Zhao Xiaoli, Lei Yutian, Zhu Han, Shen Wenyi, Qian Sixuan, Li Jianyong, Zhu Yu
Department of Hematology, The First Affiliated Hospital of Nanjing Medical University, Jiangsu Province Hospital, Key Laboratory of Hematology of Nanjing Medical University, Guangzhou Road 300, Nanjing, 210029, China.
J Transl Med. 2025 May 26;23(1):585. doi: 10.1186/s12967-025-06429-y.
Due to high heterogeneity, diagnosing MDS can be challenging. Consequently, investigating its pathogenesis and progression mechanisms, and seeking novel targets for diagnosis and treatment, are critical issues that require urgent attention. This study aimed to investigate whether LRRFIP1 might contribute to MDS pathogenesis by modulating the Wnt/β-catenin signaling pathway.

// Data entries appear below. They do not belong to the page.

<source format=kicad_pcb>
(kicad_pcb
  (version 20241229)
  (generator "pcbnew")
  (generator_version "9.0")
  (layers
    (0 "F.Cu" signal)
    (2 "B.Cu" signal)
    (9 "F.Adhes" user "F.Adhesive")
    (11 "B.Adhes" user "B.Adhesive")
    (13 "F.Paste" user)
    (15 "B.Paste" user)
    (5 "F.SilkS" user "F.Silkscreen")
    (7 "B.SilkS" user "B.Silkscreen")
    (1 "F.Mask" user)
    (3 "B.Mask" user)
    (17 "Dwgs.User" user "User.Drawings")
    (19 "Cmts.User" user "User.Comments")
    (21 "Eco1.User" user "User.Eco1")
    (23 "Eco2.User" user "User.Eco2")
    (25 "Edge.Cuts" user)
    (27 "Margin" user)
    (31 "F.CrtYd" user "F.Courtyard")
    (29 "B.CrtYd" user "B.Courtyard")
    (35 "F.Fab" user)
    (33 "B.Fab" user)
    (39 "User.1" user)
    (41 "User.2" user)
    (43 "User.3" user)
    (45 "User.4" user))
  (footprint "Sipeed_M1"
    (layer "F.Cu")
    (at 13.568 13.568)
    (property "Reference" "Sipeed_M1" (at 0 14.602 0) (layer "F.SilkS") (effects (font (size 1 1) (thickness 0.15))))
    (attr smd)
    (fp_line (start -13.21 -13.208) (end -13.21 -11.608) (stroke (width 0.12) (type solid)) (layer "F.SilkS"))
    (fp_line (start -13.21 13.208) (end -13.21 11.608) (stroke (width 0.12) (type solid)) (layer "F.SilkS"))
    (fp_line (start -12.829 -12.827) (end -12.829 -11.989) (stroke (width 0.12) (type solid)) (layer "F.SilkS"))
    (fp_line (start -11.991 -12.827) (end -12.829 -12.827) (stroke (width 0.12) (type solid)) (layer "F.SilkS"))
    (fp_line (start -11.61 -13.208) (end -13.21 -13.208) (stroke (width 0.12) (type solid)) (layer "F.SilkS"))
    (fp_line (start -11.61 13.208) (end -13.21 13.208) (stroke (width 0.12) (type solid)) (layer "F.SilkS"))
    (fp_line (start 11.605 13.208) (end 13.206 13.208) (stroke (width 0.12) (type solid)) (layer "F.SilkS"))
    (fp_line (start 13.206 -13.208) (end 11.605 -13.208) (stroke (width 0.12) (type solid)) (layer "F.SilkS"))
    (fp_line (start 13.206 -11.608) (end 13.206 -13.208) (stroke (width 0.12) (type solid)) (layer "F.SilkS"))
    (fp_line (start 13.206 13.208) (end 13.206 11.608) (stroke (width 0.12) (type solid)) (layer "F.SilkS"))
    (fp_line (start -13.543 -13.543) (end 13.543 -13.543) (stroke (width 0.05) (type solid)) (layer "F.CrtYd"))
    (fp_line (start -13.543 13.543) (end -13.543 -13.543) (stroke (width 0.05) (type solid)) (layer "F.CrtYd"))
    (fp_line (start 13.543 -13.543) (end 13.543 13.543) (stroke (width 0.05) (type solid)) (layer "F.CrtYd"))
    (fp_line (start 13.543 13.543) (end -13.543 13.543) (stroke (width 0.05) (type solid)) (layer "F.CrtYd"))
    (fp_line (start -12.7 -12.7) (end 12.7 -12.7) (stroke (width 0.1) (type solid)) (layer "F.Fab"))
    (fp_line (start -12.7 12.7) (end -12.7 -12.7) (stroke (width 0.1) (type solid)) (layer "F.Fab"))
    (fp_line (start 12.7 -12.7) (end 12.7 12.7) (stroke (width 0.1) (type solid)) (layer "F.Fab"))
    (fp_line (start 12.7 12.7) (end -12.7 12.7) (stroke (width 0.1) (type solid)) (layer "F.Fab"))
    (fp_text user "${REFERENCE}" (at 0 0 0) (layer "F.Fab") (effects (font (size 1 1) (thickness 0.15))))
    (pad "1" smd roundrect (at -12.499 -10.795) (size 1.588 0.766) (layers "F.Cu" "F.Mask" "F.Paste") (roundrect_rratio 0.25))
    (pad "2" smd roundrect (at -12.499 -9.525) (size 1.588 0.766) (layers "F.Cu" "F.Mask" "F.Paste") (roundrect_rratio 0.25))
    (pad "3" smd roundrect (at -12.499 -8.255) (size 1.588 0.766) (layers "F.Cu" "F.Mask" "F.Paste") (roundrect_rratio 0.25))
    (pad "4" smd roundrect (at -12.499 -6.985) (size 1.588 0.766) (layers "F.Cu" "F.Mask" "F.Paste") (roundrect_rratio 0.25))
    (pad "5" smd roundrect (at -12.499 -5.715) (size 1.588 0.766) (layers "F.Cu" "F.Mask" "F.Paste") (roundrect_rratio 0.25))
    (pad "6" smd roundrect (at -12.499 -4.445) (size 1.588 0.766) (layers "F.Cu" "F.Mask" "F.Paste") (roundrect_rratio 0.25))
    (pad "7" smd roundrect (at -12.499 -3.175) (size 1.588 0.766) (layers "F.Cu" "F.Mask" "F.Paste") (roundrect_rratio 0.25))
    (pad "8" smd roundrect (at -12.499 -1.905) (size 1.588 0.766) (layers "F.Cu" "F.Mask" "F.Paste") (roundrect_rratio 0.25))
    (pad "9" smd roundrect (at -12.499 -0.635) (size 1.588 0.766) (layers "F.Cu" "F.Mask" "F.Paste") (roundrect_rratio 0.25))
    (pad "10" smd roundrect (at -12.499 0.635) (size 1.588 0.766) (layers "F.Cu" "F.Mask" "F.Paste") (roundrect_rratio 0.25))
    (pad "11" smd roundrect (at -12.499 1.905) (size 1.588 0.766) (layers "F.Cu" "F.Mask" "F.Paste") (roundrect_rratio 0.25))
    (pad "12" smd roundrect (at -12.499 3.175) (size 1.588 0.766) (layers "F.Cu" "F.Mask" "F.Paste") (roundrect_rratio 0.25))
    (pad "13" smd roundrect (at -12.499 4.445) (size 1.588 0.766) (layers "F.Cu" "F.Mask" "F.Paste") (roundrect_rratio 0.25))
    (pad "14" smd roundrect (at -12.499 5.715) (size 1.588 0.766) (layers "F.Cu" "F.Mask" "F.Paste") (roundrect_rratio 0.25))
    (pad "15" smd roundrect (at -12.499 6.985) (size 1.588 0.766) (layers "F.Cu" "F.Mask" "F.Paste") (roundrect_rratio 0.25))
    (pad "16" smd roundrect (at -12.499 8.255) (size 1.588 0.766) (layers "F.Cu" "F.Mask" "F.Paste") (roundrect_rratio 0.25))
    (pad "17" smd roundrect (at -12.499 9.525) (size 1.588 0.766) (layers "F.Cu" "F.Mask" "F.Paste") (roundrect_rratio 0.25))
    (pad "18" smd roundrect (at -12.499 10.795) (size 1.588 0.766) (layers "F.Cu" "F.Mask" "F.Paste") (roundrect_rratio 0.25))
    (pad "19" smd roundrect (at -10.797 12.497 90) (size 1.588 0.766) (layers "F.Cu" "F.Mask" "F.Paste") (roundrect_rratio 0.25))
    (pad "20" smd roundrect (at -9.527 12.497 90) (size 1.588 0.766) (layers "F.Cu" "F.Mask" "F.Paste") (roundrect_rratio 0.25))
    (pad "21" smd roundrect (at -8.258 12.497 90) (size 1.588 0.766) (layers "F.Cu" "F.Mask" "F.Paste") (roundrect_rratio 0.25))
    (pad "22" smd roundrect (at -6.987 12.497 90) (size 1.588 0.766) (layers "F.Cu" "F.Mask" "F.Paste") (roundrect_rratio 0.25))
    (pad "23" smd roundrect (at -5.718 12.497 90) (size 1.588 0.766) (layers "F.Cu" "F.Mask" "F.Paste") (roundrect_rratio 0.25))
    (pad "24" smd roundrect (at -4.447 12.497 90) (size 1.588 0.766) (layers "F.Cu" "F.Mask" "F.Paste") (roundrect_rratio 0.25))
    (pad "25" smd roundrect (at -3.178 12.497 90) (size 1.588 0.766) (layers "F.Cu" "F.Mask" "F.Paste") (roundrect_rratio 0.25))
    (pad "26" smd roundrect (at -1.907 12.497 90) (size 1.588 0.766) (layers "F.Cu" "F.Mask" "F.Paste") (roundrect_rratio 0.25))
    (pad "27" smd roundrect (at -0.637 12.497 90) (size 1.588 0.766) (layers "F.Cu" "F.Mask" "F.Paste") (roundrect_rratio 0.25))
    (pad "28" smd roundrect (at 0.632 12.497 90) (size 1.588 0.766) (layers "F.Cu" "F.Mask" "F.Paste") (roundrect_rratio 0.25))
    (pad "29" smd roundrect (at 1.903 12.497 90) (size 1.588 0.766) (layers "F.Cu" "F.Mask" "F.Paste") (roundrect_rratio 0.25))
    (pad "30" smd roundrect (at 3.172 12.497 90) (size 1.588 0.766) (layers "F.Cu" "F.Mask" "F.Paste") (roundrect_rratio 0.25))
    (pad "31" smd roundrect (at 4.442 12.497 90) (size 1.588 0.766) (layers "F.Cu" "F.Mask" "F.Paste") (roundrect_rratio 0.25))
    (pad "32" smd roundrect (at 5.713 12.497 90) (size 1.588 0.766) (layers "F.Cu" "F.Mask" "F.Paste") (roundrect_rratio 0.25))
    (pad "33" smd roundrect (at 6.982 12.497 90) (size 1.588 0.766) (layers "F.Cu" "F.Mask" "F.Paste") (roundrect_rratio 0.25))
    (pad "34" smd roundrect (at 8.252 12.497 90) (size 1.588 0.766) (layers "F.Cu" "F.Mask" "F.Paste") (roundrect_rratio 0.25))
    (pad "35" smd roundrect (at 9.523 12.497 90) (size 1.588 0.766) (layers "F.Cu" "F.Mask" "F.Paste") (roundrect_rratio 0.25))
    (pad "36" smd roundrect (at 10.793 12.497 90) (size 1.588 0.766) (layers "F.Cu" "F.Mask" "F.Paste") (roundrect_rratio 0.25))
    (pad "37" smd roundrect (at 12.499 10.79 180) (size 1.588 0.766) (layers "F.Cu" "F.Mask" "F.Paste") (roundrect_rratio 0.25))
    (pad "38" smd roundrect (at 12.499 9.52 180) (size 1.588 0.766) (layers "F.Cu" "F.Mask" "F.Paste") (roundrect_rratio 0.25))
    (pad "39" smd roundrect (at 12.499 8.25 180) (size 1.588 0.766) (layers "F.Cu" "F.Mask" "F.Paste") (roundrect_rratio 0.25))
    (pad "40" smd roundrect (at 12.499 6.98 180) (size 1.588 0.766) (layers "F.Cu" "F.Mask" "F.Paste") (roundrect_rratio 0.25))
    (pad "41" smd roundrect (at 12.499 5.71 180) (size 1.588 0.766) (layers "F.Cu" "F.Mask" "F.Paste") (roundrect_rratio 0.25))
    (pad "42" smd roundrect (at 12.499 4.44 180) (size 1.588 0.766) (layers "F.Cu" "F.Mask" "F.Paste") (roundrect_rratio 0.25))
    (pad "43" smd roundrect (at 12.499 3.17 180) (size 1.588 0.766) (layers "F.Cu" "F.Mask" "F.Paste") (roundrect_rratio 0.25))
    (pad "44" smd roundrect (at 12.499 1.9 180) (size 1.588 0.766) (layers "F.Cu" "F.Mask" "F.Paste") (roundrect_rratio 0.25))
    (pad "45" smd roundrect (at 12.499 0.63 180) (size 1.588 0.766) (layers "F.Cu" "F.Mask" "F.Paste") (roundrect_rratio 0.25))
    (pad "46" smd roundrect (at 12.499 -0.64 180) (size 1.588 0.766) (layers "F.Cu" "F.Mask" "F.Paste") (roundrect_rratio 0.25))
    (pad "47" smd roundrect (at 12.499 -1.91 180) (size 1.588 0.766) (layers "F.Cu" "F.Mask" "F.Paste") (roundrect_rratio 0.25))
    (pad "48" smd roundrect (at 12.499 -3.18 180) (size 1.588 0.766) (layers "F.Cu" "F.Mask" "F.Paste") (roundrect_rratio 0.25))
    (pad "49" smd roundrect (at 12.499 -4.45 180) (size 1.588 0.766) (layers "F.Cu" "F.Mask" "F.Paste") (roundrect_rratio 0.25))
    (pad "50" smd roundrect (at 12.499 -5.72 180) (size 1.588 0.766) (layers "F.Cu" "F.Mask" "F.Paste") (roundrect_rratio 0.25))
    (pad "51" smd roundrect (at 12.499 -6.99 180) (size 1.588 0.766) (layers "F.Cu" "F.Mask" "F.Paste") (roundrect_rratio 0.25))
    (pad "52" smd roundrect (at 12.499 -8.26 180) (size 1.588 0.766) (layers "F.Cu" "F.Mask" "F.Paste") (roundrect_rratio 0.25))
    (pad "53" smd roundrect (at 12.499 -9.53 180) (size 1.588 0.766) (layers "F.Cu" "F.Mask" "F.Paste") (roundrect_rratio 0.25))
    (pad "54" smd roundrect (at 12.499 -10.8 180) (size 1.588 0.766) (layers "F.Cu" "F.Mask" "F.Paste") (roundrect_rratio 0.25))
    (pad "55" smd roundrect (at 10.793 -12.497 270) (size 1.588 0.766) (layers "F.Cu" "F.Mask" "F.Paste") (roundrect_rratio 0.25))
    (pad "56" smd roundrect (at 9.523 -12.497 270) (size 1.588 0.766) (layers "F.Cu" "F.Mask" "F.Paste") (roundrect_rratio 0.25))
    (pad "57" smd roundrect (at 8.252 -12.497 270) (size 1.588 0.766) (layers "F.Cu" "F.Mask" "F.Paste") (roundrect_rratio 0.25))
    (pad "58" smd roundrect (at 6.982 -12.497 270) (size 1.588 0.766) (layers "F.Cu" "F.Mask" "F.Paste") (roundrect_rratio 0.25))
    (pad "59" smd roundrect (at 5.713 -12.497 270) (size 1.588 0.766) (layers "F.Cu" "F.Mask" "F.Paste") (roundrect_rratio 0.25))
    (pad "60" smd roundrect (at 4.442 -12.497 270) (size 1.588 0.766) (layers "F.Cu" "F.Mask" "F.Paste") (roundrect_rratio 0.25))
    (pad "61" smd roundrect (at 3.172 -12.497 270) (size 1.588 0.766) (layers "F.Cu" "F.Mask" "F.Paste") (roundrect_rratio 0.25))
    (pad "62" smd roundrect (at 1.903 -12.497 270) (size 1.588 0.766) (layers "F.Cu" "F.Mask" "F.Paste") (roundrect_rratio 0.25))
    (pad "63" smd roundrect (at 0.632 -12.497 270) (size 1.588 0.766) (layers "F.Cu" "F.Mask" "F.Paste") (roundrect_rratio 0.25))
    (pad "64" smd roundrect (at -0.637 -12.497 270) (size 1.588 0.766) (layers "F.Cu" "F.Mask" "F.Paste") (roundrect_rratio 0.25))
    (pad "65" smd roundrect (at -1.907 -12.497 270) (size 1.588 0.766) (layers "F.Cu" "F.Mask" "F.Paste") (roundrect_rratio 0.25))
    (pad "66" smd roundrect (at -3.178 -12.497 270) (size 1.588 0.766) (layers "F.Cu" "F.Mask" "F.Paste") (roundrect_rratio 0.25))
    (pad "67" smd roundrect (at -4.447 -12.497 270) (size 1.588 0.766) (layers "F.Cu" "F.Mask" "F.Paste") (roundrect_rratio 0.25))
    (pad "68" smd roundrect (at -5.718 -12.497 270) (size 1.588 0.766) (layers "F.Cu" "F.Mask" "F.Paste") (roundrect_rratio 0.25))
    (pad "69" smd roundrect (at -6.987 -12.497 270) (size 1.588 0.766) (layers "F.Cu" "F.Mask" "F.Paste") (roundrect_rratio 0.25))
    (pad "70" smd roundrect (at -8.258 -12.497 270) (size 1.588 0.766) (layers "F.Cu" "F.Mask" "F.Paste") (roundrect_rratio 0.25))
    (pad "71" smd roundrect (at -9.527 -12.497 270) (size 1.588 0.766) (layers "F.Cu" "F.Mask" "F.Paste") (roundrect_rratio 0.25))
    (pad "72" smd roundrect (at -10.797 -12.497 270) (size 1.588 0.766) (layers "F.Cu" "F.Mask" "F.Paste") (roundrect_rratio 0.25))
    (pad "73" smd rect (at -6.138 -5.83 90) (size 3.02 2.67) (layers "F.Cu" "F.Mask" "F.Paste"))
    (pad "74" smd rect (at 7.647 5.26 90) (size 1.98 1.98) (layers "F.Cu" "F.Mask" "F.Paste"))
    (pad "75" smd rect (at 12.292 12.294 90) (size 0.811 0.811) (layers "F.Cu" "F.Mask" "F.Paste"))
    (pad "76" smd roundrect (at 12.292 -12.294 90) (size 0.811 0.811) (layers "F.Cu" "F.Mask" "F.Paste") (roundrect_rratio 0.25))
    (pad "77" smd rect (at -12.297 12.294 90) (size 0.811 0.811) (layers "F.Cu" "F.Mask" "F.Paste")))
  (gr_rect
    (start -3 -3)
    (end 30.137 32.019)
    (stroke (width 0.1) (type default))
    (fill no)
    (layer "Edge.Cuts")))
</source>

In MDS cell lines, mRNA transcriptome sequencing and Dual luciferase reporter gene assays were employed to assess Wnt/β-catenin signaling pathway activity. To explore the biological characteristics of MDS cell lines, CCK8, Annexin-V APC/7-AAD and Annexin V-FITC/PI double staining and fluorescence TUNEL assay, and PI single staining were used.

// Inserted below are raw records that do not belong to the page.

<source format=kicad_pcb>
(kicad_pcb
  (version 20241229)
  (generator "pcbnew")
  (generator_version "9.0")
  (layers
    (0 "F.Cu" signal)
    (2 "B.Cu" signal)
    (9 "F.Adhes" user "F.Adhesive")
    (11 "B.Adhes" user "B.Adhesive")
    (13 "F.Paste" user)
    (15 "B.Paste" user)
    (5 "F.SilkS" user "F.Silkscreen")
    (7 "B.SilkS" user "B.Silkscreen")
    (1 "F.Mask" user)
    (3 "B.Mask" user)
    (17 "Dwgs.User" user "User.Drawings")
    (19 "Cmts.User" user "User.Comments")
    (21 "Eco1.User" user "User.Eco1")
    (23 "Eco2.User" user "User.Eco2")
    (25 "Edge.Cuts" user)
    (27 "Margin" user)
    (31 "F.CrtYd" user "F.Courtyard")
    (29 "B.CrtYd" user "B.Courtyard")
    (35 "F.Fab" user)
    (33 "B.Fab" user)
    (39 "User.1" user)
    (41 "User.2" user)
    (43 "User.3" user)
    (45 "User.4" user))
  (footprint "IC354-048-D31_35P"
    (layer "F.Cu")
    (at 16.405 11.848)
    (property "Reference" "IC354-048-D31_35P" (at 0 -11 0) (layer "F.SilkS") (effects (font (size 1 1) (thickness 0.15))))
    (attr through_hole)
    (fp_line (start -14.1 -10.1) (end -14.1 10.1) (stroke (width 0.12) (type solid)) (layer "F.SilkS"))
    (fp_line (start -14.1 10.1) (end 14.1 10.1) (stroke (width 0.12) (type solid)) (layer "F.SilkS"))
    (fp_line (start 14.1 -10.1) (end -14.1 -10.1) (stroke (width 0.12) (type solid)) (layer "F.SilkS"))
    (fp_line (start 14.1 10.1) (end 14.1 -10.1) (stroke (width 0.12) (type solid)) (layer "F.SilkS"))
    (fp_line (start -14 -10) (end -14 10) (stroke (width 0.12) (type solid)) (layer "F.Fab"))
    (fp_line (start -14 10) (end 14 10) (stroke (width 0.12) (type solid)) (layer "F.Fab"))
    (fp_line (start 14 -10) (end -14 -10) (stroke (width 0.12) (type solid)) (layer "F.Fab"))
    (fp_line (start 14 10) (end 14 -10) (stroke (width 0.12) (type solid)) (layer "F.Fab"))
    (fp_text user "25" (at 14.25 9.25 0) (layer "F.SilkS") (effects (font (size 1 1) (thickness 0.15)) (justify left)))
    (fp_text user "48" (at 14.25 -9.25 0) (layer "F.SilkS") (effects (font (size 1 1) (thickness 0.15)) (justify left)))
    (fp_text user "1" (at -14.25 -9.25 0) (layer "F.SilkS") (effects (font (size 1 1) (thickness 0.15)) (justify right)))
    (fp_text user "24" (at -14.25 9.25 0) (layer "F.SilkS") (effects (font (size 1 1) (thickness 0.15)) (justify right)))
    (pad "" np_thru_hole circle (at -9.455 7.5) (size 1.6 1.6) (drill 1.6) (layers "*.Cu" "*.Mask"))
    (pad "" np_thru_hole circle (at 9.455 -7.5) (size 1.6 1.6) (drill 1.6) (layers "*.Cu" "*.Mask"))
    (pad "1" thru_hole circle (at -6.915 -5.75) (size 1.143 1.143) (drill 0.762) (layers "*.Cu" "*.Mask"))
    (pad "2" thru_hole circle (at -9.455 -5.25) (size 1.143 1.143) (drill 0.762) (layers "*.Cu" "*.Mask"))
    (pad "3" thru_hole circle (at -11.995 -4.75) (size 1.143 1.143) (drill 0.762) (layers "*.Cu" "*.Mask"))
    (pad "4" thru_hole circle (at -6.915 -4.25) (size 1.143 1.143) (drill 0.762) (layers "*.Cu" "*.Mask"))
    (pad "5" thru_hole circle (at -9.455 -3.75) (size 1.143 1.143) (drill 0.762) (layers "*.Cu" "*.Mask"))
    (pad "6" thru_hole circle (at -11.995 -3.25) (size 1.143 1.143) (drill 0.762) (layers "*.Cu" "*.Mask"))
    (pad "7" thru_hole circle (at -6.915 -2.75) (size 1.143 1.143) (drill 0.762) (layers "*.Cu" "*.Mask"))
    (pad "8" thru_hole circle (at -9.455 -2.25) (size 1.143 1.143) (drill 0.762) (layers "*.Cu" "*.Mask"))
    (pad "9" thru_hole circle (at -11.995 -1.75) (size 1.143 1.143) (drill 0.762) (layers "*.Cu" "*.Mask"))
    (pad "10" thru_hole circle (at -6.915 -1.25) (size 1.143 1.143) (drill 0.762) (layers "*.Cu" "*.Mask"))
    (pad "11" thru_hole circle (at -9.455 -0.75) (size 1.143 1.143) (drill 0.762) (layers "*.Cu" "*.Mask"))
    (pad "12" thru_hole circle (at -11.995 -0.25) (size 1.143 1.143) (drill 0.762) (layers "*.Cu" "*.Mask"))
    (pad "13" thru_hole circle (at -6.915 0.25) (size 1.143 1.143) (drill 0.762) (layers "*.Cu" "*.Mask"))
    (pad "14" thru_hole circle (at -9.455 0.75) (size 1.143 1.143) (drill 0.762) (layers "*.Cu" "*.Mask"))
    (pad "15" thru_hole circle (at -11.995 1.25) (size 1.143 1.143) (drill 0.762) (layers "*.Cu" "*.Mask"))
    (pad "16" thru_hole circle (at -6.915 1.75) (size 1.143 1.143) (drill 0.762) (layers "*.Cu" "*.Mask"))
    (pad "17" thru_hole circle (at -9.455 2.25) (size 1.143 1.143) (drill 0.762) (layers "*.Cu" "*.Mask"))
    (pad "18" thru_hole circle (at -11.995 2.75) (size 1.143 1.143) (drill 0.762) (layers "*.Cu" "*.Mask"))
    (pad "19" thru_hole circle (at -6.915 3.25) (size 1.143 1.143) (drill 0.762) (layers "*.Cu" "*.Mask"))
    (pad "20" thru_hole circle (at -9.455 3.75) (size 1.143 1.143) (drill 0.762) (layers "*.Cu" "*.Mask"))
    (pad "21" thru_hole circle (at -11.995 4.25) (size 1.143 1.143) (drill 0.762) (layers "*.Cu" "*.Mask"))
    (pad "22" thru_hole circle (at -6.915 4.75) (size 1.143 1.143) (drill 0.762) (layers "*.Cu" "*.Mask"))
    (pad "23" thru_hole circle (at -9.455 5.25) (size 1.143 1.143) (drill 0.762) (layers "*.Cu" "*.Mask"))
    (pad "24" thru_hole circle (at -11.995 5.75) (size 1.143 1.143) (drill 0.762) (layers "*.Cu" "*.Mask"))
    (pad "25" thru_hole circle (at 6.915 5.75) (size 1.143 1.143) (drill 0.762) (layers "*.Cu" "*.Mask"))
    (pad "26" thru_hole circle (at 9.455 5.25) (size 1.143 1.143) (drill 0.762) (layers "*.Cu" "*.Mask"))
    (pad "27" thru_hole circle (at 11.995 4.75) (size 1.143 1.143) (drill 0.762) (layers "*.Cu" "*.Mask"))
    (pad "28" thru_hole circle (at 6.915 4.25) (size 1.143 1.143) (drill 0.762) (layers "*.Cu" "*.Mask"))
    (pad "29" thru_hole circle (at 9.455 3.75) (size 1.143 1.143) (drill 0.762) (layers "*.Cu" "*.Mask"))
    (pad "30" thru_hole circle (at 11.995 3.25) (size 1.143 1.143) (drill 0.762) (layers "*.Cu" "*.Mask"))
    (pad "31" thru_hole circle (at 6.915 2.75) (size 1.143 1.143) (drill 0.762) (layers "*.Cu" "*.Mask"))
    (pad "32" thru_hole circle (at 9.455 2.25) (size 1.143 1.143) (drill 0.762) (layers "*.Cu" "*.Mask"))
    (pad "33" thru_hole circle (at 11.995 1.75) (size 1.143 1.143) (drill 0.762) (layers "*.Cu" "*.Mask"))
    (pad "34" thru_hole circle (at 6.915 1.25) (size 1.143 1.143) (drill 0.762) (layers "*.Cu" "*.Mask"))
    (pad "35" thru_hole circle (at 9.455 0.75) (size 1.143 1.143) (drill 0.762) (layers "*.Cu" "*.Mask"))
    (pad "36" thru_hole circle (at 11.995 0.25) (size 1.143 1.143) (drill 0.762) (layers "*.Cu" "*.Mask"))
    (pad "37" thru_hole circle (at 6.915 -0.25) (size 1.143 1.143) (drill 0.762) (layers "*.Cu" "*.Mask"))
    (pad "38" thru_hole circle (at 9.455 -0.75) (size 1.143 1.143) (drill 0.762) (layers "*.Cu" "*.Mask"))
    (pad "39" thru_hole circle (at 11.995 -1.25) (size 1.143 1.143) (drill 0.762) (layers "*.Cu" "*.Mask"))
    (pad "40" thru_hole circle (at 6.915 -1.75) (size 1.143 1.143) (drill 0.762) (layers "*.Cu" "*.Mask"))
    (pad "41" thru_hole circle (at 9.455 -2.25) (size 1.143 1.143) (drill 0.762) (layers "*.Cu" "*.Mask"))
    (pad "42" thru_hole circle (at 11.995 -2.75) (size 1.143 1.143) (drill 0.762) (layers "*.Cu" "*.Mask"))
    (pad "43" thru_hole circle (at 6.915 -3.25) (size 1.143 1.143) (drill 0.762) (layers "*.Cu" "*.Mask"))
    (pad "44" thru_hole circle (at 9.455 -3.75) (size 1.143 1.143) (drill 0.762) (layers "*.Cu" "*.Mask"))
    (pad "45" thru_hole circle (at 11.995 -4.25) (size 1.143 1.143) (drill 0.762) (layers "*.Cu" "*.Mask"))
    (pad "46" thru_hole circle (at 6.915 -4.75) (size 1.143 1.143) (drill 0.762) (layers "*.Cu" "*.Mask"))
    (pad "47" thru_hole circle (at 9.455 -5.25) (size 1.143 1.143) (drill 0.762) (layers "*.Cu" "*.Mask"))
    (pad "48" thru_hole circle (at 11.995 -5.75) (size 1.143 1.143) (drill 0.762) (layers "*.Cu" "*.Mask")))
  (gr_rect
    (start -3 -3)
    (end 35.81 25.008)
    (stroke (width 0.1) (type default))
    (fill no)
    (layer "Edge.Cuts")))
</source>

In MDS cell lines, proliferation was notably higher in LRRFIP1-overexpressing cells compared to silenced ones, while cell apoptosis was lower in the former. mRNA transcriptome sequencing revealed LRRFIP1's involvement in modulating the Wnt/β-catenin signaling pathway. LRRFIP1 was found to positively regulate Wnt/β-catenin pathway activity, and synergy between LRRFIP1 and Dvl was observed in enhancing canonical Wnt signaling. LRRFIP1 overexpression significantly upregulated key genes in Wnt signaling pathway (such as β-catenin, Dvl2, Dvl3 and Wnt) at the mRNA level, and notably upregulated non-phosphorylated β-catenin at the protein level. Moreover, BCL-2 and CyclinD1 protein expression was significantly higher in LRRFIP1-overexpressing cells compared to silenced ones, with even greater expression observed in LRRFIP1/Dvl3 co-overexpressing cells.
LRRFIP1 can promote the proliferation of MDS cells and inhibit apoptosis, and LRRFIP1 and Dvl can synergistically enhance the activity of the Wnt/β-catenin signaling pathway in MDS, thus providing evidence for LRRFIP1's involvement in the pathogenesis of MDS.
由于高度异质性,骨髓增生异常综合征(MDS)的诊断具有挑战性。因此,研究其发病机制和进展机制,并寻找新的诊断和治疗靶点,是亟待关注的关键问题。本研究旨在探讨富含亮氨酸重复序列蛋白1(LRRFIP1)是否通过调节Wnt/β-连环蛋白信号通路促进MDS的发病机制。
在MDS细胞系中,采用mRNA转录组测序和双荧光素酶报告基因检测来评估Wnt/β-连环蛋白信号通路活性。为探究MDS细胞系的生物学特性,使用了CCK8、膜联蛋白V-别藻青蛋白/7-氨基放线菌素D和膜联蛋白V-异硫氰酸荧光素/碘化丙啶双重染色及荧光TUNEL检测,以及碘化丙啶单染色。
在MDS细胞系中,与LRRFIP1沉默的细胞相比,过表达LRRFIP1的细胞增殖明显更高,而前者的细胞凋亡更低。mRNA转录组测序显示LRRFIP1参与调节Wnt/β-连环蛋白信号通路。发现LRRFIP1正向调节Wnt/β-连环蛋白通路活性,并且在增强经典Wnt信号方面观察到LRRFIP1与Dishevelled(Dvl)之间存在协同作用。LRRFIP1过表达在mRNA水平显著上调Wnt信号通路中的关键基因(如β-连环蛋白、Dvl2、Dvl3和Wnt),并且在蛋白水平显著上调非磷酸化β-连环蛋白。此外,与LRRFIP沉默的细胞相比,过表达LRRFIP1的细胞中BCL-2和细胞周期蛋白D1蛋白表达显著更高,在LRRFIP1/Dvl3共过表达的细胞中观察到更高的表达。
LRRFIP1可促进MDS细胞增殖并抑制凋亡,并且LRRFIP1和Dvl可协同增强MDS中Wnt/β-连环蛋白信号通路的活性,从而为LRRFIP1参与MDS的发病机制提供证据。